E. standing and curing for 24h after spraying, then sending into a baking furnace, and baking for 7h at 370 ℃ to form the anticorrosive nano coating.

Therefore, the scope of the present invention should not be limited to the disclosure of the embodiments, but includes various alternatives and modifications without departing from the scope of the present invention, which is defined by the claims of the present patent application.

Claims (5)

1. An anticorrosive nanometer coating is formed by spraying anticorrosive nanometer paint, and is characterized in that: the anticorrosive nano-coating comprises the following components in parts by weight: 70-80 parts of water, 15-25 parts of a water glass colloidal solution, 2-8 parts of nano zinc oxide, 1-5 parts of nano magnesium oxide and 15-25 parts of nano graphene.

2. The corrosion protective nanocoating of claim 1, wherein: the average particle size of the nano graphene is 20-30 mm.

3. The corrosion protective nanocoating of claim 1, wherein: the sodium silicate colloidal solution is synthesized by adding alkali into silane and adopting a sol-gel method.

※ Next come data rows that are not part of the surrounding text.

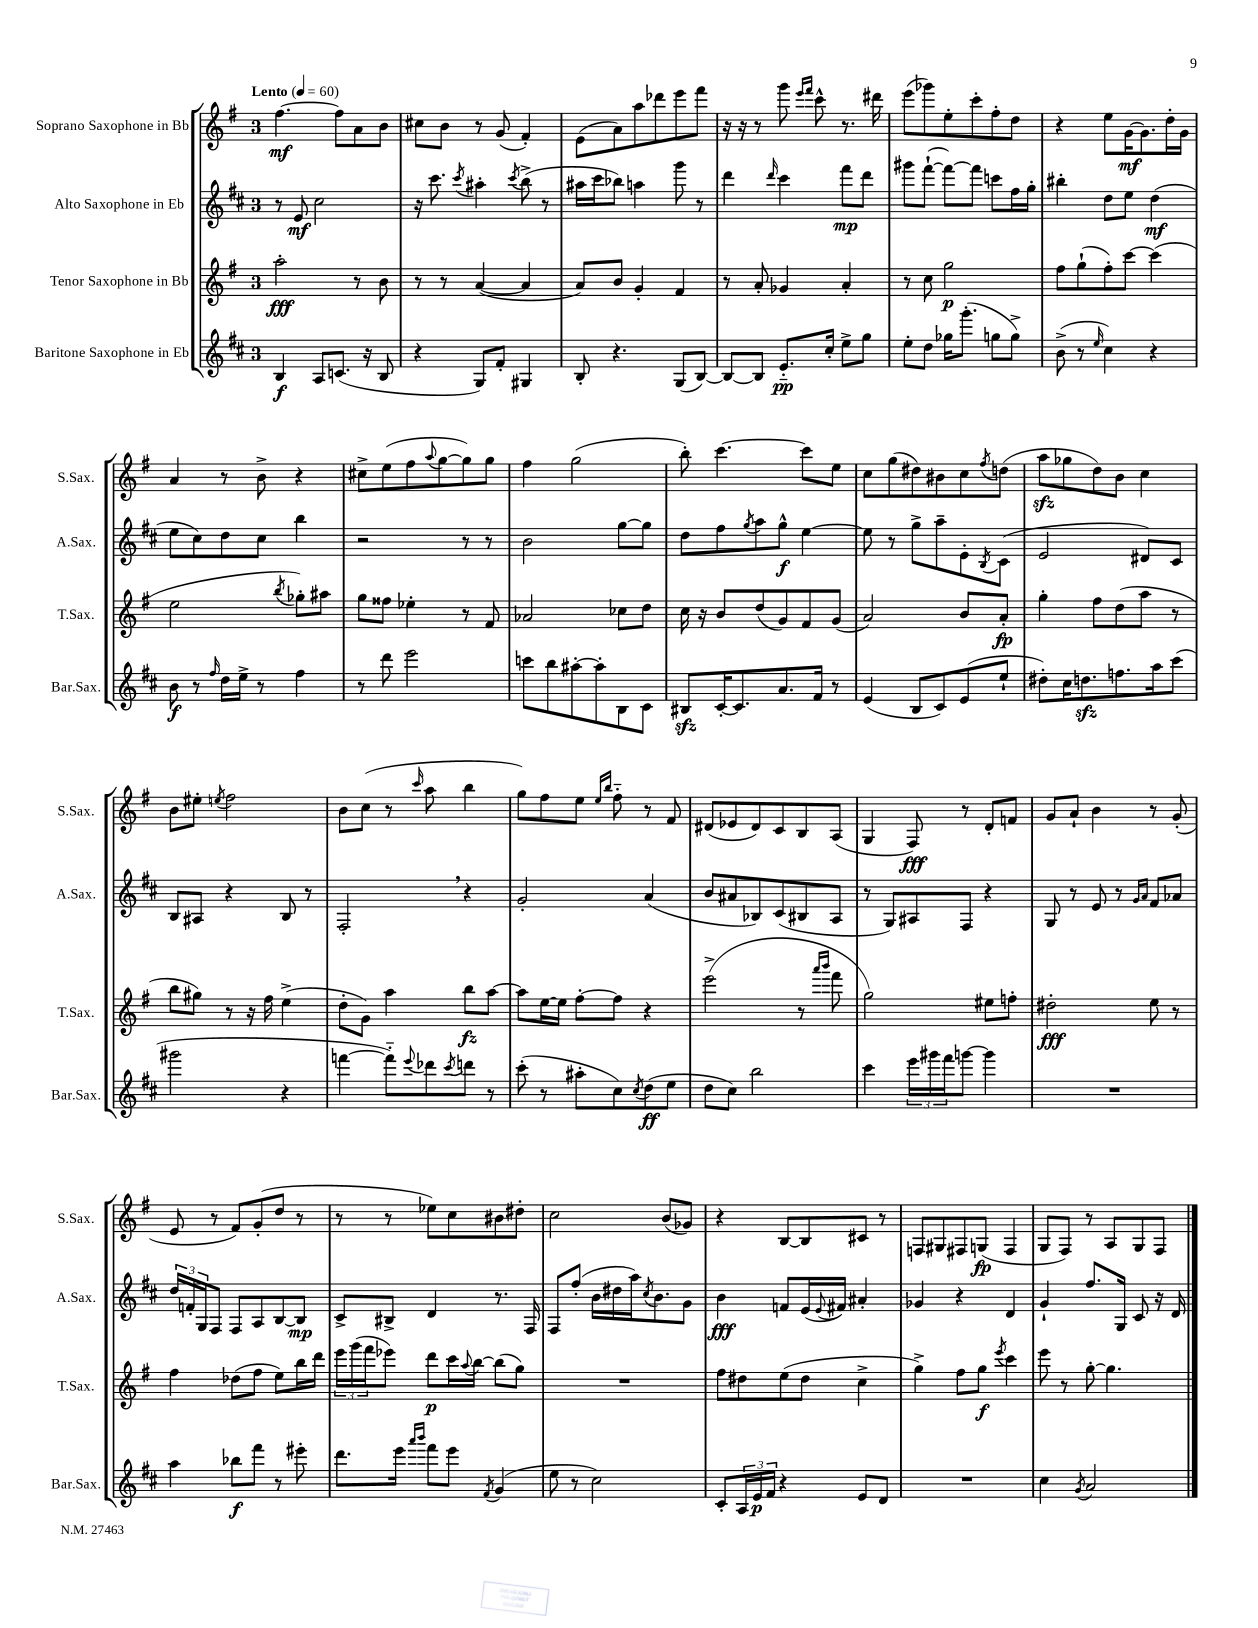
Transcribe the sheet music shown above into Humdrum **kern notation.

**kern	**kern	**kern	**kern
*staff4	*staff3	*staff2	*staff1
*clefG2	*clefG2	*clefG2	*clefG2
*k[f#c#]	*k[f#]	*k[f#c#]	*k[f#]
*M3/4	*M3/4	*M3/4	*M3/4
*MM60	*MM60	*MM60	*MM60
4B	2aa'	8r	[4.ff#
.	.	8e	.
8A	.	2cc#	.
(8.c	.	.	8ff#]
.	8r	.	8a
16r	.	.	.
8B	8b	.	8b
=	=	=	=
4r	8r	16r	8cc#
.	.	8.ccc#	.
.	8r	.	8b
.	.	8qccc#	.
8G)	([4a	4aa#'	8r
8f#'	.	.	(8g
.	.	8qccc#	.
4G#	4a]	(8bb^	4f#')
.	.	8r	.
=	=	=	=
8B'	8a)	16aa#	(8e
.	.	16ccc#	.
4.r	8b	8bb-)	8a)
.	4g'	4aa	8aa
.	.	.	8ddd-
(8G	4f#	8ggg	8eee
[8B)	.	8r	8fff#
=	=	=	=
8B_	8r	4ddd	16r
.	.	.	16r
8B]	8a'	.	8r
.	.	16qqddd	.
8.e'~	4g-	4ccc#	8ggg
.	.	.	16qqeee
.	.	.	16qqfff#
.	.	.	8ccc^^
16cc#'	.	.	.
8ee^	4a'	8fff#	8.r
8gg	.	8ddd	.
.	.	.	16ddd#
=	=	=	=
8ee'	8r	8ggg#	(8eee
8dd	8cc	([8fff#`	8ggg-)
16gg-	2gg	8fff#_)	8ee'
(8.ggg'	.	.	.
.	.	8fff#]	8ccc'
8gg	.	8ccc	8ff#'
8gg^)	.	16ff#	8dd
.	.	16gg'	.
=	=	=	=
(8b^	8ff#	4bb#'	4r
8r	(8gg`	.	.
16qqee	.	.	.
4cc#)	8ff#')	8dd	8ee
.	[8ccc	8ee	[16g
.	.	.	8.g]
4r	(4ccc]	(4dd	.
.	.	.	16dd'
.	.	.	16g
=	=	=	=
8b	2ee	8ee	4a
8r	.	8cc#)	.
16qqff#	.	.	.
16dd	.	8dd	8r
16ee^	.	.	.
8r	.	8cc#	8b^
.	8qbb	.	.
4ff#	8gg-')	4bb	4r
.	8aa#	.	.
=	=	=	=
8r	8gg	2r	8cc#^
8ddd	8ff##	.	(8ee
2eee	4ee-'	.	8ff#
.	.	.	8qqaa
.	.	.	[8gg
.	8r	8r	8gg])
.	8f#	8r	8gg
=	=	=	=
8ccc	2a-	2b	4ff#
8bb	.	.	.
[8aa#'	.	.	(2gg
8aa#']	.	.	.
8B	8cc-	[8gg	.
8c#	8dd	8gg]	.
=	=	=	=
8B#	16cc	8dd	8bb')
.	16r	.	.
[16c#'	8b	8ff#	[4.ccc
8.c#]	.	.	.
.	.	8qgg	.
.	(8dd	8aa	.
8.a	8g)	8gg^^	.
.	8f#	[4ee	8ccc]
16f#	.	.	.
8r	(8g	.	8ee
=	=	=	=
(4e	2a)	8ee]	8cc
.	.	8r	(8gg
8B	.	8gg^	8dd#)
8c#)	.	8aa~	8b#
(8e	8b	8e'	8cc
.	.	8qB	8qff#
8ee`	8a'	(8c#	(8dd
=	=	=	=
8dd#')	4gg'	2e	8aa
16cc#	.	.	8gg-
8.dd	.	.	.
.	8ff#	.	8dd)
8.ff	(8dd	.	8b
.	8aa	8d#)	4cc
16aa	.	.	.
(8ccc#	8r	8c#	.
=	=	=	=
2ggg#	8bb	8B	8b
.	8gg#)	8A#	8ee#'
.	.	.	8qee
.	8r	4r	2ff#
.	16r	.	.
.	16ff#	.	.
4r	(4ee^	8B	.
.	.	8r	.
=	=	=	=
[4fff	8dd'	2F#'	8b
.	8g)	.	(8cc
8fff'~])	4aa	.	8r
8qqeee	.	.	16qqccc
8ddd-	.	.	8aa
8qccc#	.	.	.
8ddd	8bb	4r	4bb
8r	[8aa	.	.
=	=	=	=
(8ccc#'	8aa]	2g'	8gg)
8r	[16ee	.	8ff#
.	16ee]	.	.
8aa#'	[8ff#'	.	8ee
.	.	.	16qqee
.	.	.	16qqbb
8cc#)	8ff#]	.	8ff#'~
8qcc#	.	.	.
(8dd	4r	(4a	8r
8ee	.	.	8f#
=	=	=	=
8dd	(2eee^	8b	(8d#
8cc#)	.	8a#	8e-
2bb	.	8B-)	8d#)
.	.	(8c#	8c
.	8r	8B#	8B
.	16qqaaa	.	.
.	16qqbbb	.	.
.	8fff#	8A	(8A
=	=	=	=
4ccc#	2gg)	8r	4G
.	.	8G)	.
24eee	.	8A#	8F#)
24ggg#	.	.	.
24fff#	.	.	.
[8ggg	.	8F#	8r
4ggg]	8ee#	4r	8d'
.	8ff'	.	8f
=	=	=	=
2.r	2dd#'	8G	8g
.	.	8r	8a`
.	.	8e	4b
.	.	8r	.
.	.	16qqg	.
.	.	16qqa	.
.	8ee	8f#	8r
.	8r	8a-	(8g'
=	=	=	=
4aa	4ff#	24dd	8e
.	.	24f'	.
.	.	24G	.
.	.	8F#	8r
8bb-	(8dd-	8F#	8f#)
8fff#	8ff#	8A	(8g'
8r	8ee)	[8B	8dd
8eee#'	16bb	8B]	8r
.	16ddd	.	.
=	=	=	=
8.ddd	24eee	8c#^	8r
.	(24ggg	.	.
.	24fff#	.	.
.	8eee-)	8B#^	8r
16eee	.	.	.
16qqaaa	.	.	.
16qqbbb	.	.	.
8fff#	8ddd	4d	8ee-)
8eee	16ccc	.	8cc
.	8qqaa	.	.
.	[16bb	.	.
8qf#	.	.	.
(4g	(8bb]	8.r	8b#
.	8gg)	.	8dd#'
.	.	16F#	.
=	=	=	=
8ee	2.r	8F#	2cc
8r	.	(8ff#'	.
2cc#)	.	16b	.
.	.	16dd#	.
.	.	16aa)	.
.	.	8qcc#	.
.	.	8.b	.
.	.	.	(8b
.	.	8g	8g-)
=	=	=	=
8c#'	8ff#	4b	4r
24A	8dd#	.	.
24e	.	.	.
24f#	.	.	.
4r	(8ee	8f	[8B
.	8dd#	(16e	8B]
.	.	8qqe	.
.	.	16f#)	.
8e	4cc^	4a#'	8c#
8d	.	.	8r
=	=	=	=
2.r	4gg^)	4g-	8F
.	.	.	8G#
.	8ff#	4r	8F#
.	8gg	.	(8G
.	8qeee	.	.
.	4ccc	4d	4F#
=	=	=	=
4cc#	8eee	4g`	8G
.	8r	.	8F#)
8qg	.	.	.
2a	[8gg'	8.ff#	8r
.	4.gg]	.	8A
.	.	16G	.
.	.	8c#	8G
.	.	16r	8F#
.	.	16d	.
==	==	==	==
*-	*-	*-	*-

4. A method for preparing the anticorrosive nano-coating of claim 1, characterized by comprising the steps of:

A. adding an alkali solution into silane, and preparing a water glass colloidal solution by adopting a sol-gel method;

B. adding the water glass colloidal solution into water, and adding nano graphene for mixing;

C. adding nano magnesium oxide and nano zinc oxide into the mixed solution, and fully stirring to form the anticorrosive nano coating;

D. carrying out sand blasting treatment on the surface of the fastener, and then spraying the anticorrosive nano-coating on the surface of the fastener by utilizing compressed air to carry out air spraying treatment;

E. standing and curing for 24h after spraying, then sending into a baking furnace, and baking for 5-7 h at 350-370 ℃ to form the anticorrosive nano coating.

5. The method of preparing an anti-corrosion nanocoating according to claim 4, characterized in that: the spraying frequency of the air spraying is 3-5 times, the time interval between every two spraying is 6 hours, and the pressure value of the compressed air is 0.8-1.0 MPa.